Department of Biological Sciences, Wright State University, Dayton, OH 45435, USA.
Department of Leadership Studies in Education and Organizations, Wright State University, Dayton, OH 45435, USA.
Sensors (Basel). 2020 Aug 27;20(17):4833. doi: 10.3390/s20174833.
Automated tracking of physical fitness has sparked a health revolution by allowing individuals to track their own physical activity and health in real time. This concept is beginning to be applied to tracking of cognitive load. It is well known that activity in the brain can be measured through changes in the body's physiology, but current real-time measures tend to be unimodal and invasive. We therefore propose the concept of a wearable educational fitness (EduFit) tracker. We use machine learning with physiological data to understand how to develop a wearable device that tracks cognitive load accurately in real time. In an initial study, we found that body temperature, skin conductance, and heart rate were able to distinguish between (i) a problem solving activity (high cognitive load), (ii) a leisure activity (moderate cognitive load), and (iii) daydreaming (low cognitive load) with high accuracy in the test dataset. In a second study, we found that these physiological features can be used to predict accurately user-reported mental focus in the test dataset, even when relatively small numbers of training data were used. We explain how these findings inform the development and implementation of a wearable device for temporal tracking and logging a user's learning activities and cognitive load.
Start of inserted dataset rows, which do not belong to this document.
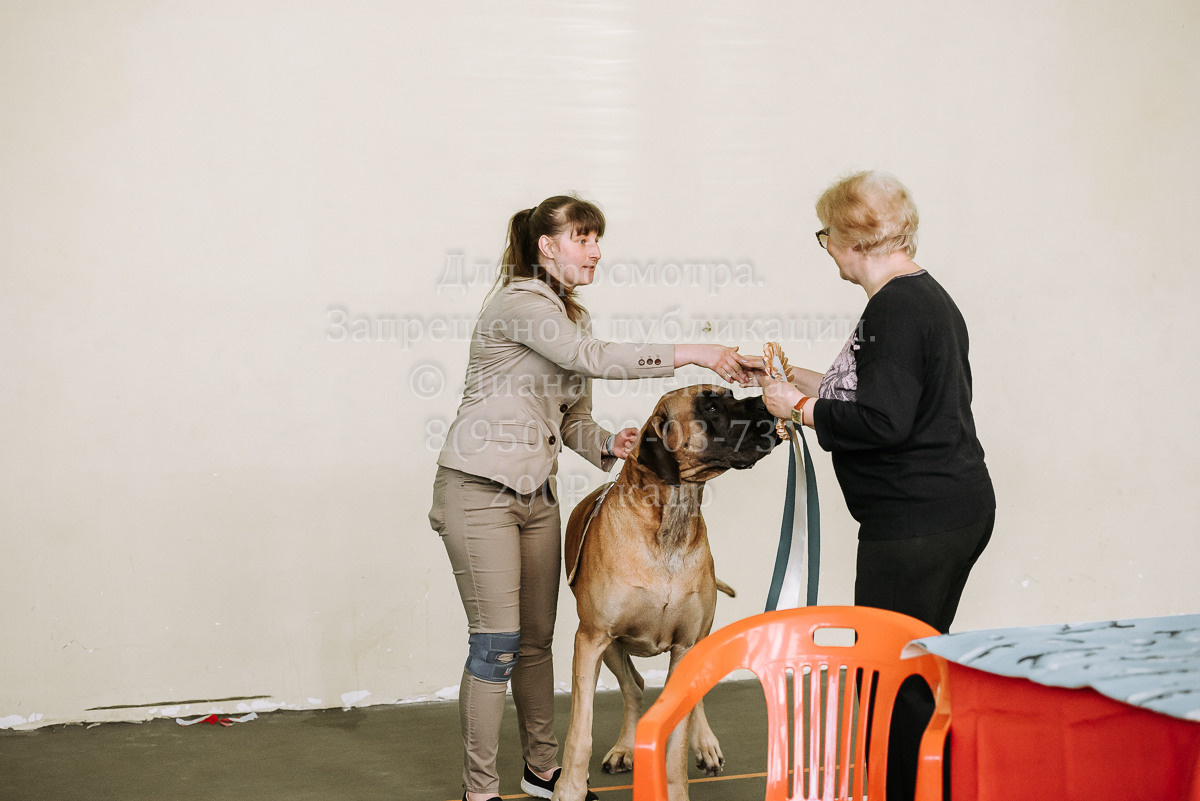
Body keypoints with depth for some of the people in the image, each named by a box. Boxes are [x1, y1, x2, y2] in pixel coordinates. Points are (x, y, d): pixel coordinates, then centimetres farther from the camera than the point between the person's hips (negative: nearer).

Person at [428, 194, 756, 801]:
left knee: (537, 639, 13)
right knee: (497, 643, -6)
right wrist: (693, 354, -26)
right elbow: (595, 358, -26)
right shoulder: (517, 303, -13)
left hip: (536, 494, 8)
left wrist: (609, 444, -6)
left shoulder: (572, 318, 15)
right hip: (479, 492, -8)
自动跟踪身体状况通过允许个人实时跟踪自己的身体活动和健康状况,引发了一场健康革命。这个概念开始被应用于跟踪认知负荷。众所周知,大脑的活动可以通过身体生理学的变化来测量,但是目前的实时测量方法往往是单一模式和侵入性的。因此,我们提出了可穿戴教育健身(EduFit)追踪器的概念。我们使用机器学习和生理数据来了解如何开发一种能够实时准确跟踪认知负荷的可穿戴设备。在一项初步研究中,我们发现体温、皮肤电导和心率能够以高精度区分(i)解决问题的活动(高认知负荷)、(ii)休闲活动(中等认知负荷)和(iii)白日梦(低认知负荷)在测试数据集。在第二项研究中,我们发现这些生理特征可以在测试数据集中准确地预测用户报告的精神焦点,即使使用相对较少的训练数据。我们解释了这些发现如何为可穿戴设备的开发和实施提供信息,以实时跟踪和记录用户的学习活动和认知负荷。